Ms GILLARD —Once again, the former Minister for Employment and Workplace Relations is showing his complete ignorance. There will be a right to parental leave, including a new right to sequencing leave, so that the mother and father of a child, if they choose, can sequence their unpaid maternity and paternity leave so that they can have the first two years of a child’s life with a parent at home. It includes a new right to request flexible and part-time work, a right to have information about employment law, and a right to notice of termination and redundancy pay.

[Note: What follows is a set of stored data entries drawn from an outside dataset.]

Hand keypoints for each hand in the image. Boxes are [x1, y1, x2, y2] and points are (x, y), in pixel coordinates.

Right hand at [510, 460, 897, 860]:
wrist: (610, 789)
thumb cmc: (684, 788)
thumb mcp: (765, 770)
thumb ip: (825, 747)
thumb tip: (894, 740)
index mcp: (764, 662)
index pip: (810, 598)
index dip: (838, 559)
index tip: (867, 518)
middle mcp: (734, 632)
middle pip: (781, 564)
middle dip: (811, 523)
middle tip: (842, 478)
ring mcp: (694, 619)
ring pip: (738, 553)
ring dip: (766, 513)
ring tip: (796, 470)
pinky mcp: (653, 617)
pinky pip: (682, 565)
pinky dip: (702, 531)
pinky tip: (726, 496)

These provisions have been produced as an exposure draft to enable public commentary. We will not make the same error made by the Howard government when it put out its Australian Fair Pay and Conditions Standard, which it did without adequate consultation, and it had to issue version after version with increased complexity and red tape for Australian businesses. We care about making these provisions work. That is why an exposure draft is here, with a public commentary period. This is one part of Labor’s safety net for working Australians.

The second part of Labor’s safety net is a modern, simple award system for employees who earn $100,000 or less. That modern, simple award system will be created by the Australian Industrial Relations Commission. The modernisation request was contained in the explanatory memorandum to our Workplace Relations Amendment (Transition to Forward with Fairness) Bill, which was presented to the House yesterday.

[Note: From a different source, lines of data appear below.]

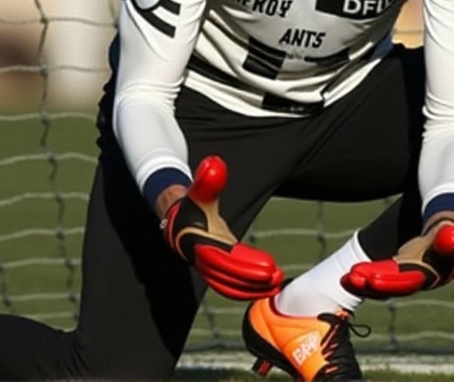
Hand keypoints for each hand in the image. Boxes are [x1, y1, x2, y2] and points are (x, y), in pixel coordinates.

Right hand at [161, 156, 284, 299]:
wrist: (177, 217)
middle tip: (276, 278)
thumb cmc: (192, 202)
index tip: (268, 268)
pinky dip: (245, 291)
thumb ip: (208, 179)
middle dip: (252, 280)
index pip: (225, 259)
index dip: (246, 266)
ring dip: (251, 289)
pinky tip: (265, 289)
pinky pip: (229, 287)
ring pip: (229, 286)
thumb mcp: (200, 189)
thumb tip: (214, 162)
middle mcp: (203, 259)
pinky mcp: (214, 272)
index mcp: (201, 243)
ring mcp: (208, 268)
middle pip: (228, 276)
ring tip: (275, 286)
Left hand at [340, 219, 453, 299]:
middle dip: (374, 285)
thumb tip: (453, 234)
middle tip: (353, 278)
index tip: (371, 279)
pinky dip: (365, 280)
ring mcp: (407, 280)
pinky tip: (349, 278)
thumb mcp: (451, 230)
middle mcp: (420, 281)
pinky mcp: (397, 276)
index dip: (391, 281)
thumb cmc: (448, 230)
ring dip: (366, 284)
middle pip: (394, 286)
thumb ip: (451, 234)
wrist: (446, 232)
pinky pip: (379, 280)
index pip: (410, 280)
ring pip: (385, 285)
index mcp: (435, 275)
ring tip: (348, 278)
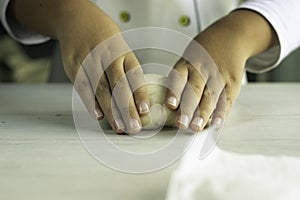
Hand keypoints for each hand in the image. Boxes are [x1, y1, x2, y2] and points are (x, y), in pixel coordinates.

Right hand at [10, 0, 149, 133]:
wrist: (79, 21)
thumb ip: (127, 73)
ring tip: (119, 127)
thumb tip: (137, 101)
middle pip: (119, 85)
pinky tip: (98, 115)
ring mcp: (90, 61)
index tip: (145, 110)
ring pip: (102, 89)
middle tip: (134, 127)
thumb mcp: (121, 50)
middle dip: (127, 109)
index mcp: (123, 53)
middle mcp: (108, 56)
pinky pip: (83, 87)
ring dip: (111, 111)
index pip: (135, 75)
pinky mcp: (74, 66)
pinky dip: (91, 103)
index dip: (140, 94)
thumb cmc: (105, 41)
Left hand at [165, 10, 277, 131]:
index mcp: (188, 62)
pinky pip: (227, 98)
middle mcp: (203, 68)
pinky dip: (222, 112)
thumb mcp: (188, 57)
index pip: (179, 77)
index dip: (174, 92)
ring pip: (211, 96)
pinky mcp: (233, 81)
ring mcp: (219, 74)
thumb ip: (180, 78)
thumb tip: (168, 104)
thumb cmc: (203, 51)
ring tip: (196, 127)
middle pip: (195, 89)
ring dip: (203, 114)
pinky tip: (217, 123)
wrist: (231, 35)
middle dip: (188, 108)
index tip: (170, 105)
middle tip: (182, 124)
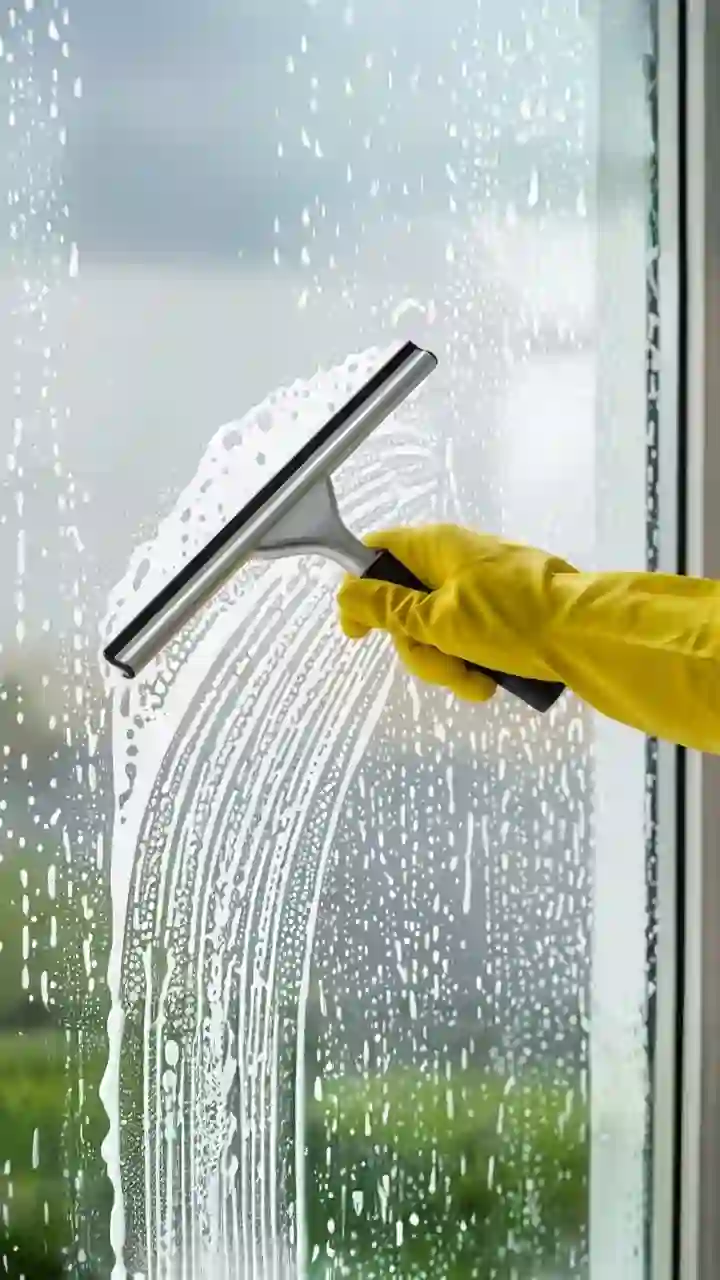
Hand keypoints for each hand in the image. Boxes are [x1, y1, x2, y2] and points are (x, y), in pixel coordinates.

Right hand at [337, 525, 571, 701]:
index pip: (376, 554)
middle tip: (443, 667)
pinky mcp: (506, 612)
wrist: (590, 635)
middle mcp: (455, 559)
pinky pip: (471, 639)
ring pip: (438, 632)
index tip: (357, 635)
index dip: (358, 594)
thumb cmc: (513, 621)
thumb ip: (388, 609)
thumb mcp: (440, 620)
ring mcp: (483, 586)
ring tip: (477, 683)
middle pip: (406, 607)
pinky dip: (474, 664)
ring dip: (449, 665)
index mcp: (434, 547)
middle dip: (419, 648)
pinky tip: (492, 683)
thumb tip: (345, 593)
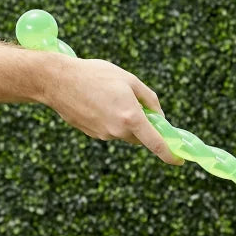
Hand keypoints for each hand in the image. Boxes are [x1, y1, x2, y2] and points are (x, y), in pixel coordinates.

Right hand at [41, 56, 183, 165]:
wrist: (55, 81)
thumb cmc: (94, 74)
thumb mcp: (128, 79)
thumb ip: (149, 99)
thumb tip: (159, 117)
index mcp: (131, 118)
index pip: (157, 144)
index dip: (171, 155)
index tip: (180, 160)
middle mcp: (119, 131)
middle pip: (141, 136)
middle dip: (143, 125)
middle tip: (137, 106)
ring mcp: (105, 135)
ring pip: (125, 133)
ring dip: (125, 120)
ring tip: (109, 97)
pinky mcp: (94, 135)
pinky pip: (110, 130)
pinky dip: (110, 120)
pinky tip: (97, 103)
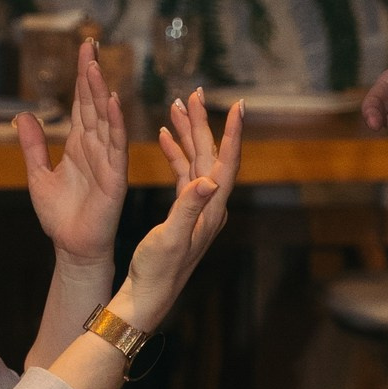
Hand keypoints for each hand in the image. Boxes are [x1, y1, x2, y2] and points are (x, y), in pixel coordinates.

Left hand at [17, 39, 127, 263]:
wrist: (72, 248)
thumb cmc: (60, 215)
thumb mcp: (38, 175)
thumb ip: (32, 145)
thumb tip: (23, 114)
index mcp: (80, 145)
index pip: (82, 103)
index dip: (82, 76)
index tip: (84, 49)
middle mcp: (96, 147)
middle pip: (94, 104)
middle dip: (91, 75)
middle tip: (89, 46)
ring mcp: (108, 160)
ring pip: (105, 120)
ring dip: (101, 93)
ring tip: (95, 67)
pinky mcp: (114, 178)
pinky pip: (116, 146)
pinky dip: (115, 124)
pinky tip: (112, 103)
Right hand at [114, 91, 243, 331]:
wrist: (147, 296)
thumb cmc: (157, 271)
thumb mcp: (171, 237)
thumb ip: (188, 206)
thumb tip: (208, 180)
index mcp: (211, 209)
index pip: (227, 163)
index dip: (233, 133)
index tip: (239, 105)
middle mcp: (209, 205)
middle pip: (212, 154)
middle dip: (203, 122)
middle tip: (195, 92)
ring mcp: (198, 208)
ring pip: (197, 160)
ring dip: (188, 133)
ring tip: (177, 105)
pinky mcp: (184, 211)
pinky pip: (183, 173)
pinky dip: (175, 152)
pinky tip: (166, 137)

What is very important about this safety net under Labor is that, under Labor’s workplace relations system, the safety net can never be stripped away. Never again will an Australian walk into a workplace not knowing if that is the day that they will have an Australian workplace agreement thrust into their hands which strips away aspects of the safety net. We will not allow that to occur in Labor’s system. There will be no Australian workplace agreements and no individual statutory employment agreements. This is in stark contrast to Work Choices and the industrial relations extremism of the Liberal Party. What they gave us was Australian workplace agreements that can strip the safety net away—including, today, stripping away redundancy pay and basic protections like a notice of change of shift.

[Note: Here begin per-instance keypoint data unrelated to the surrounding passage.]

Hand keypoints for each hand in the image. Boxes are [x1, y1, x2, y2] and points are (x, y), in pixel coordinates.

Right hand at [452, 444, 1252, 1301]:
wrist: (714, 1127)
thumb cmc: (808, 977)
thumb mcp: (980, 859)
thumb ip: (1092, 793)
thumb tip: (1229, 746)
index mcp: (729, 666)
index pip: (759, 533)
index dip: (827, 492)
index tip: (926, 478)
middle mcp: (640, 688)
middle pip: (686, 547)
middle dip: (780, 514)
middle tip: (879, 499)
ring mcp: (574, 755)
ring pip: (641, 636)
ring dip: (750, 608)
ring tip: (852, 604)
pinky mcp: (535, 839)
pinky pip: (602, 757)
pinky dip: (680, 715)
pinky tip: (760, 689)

It is important for this House and the Australian people to note that, when the Leader of the Opposition said to them that Work Choices is dead, he did not tell them the truth. Today in the Senate the Liberal Party has voted to keep Work Choices going. Today we asked the Liberal Party to process our transition bill, which will mean there will be no more new Australian workplace agreements. We asked them to process that bill in exactly the same time frame that the parliament processed the last industrial relations changes of the Howard government. That is, we asked the Liberal Party to apply their own standards to themselves. Faced with that proposition of applying their own standards to themselves—something that they must agree is fair, something that they must agree is proper, given that it was brought into the parliament by the former Minister for Employment and Workplace Relations, who is now their guardian of parliamentary practice as the Manager of Opposition Business—they must concede that that is a fair time frame in which to process legislation. The only reason they did not agree to it is that they want Work Choices to continue as long as possible. Notwithstanding the words of the Leader of the Opposition, they believe in Work Choices and they believe in industrial relations extremism. Any Australian who has put into their hands in this time period an Australian workplace agreement that takes away a basic condition that they rely on should look at that Australian workplace agreement and say to themselves, ‘This agreement is in my hands because the Leader of the Opposition is not a truthful man, and the Liberal Party believe in Work Choices and industrial relations extremism.’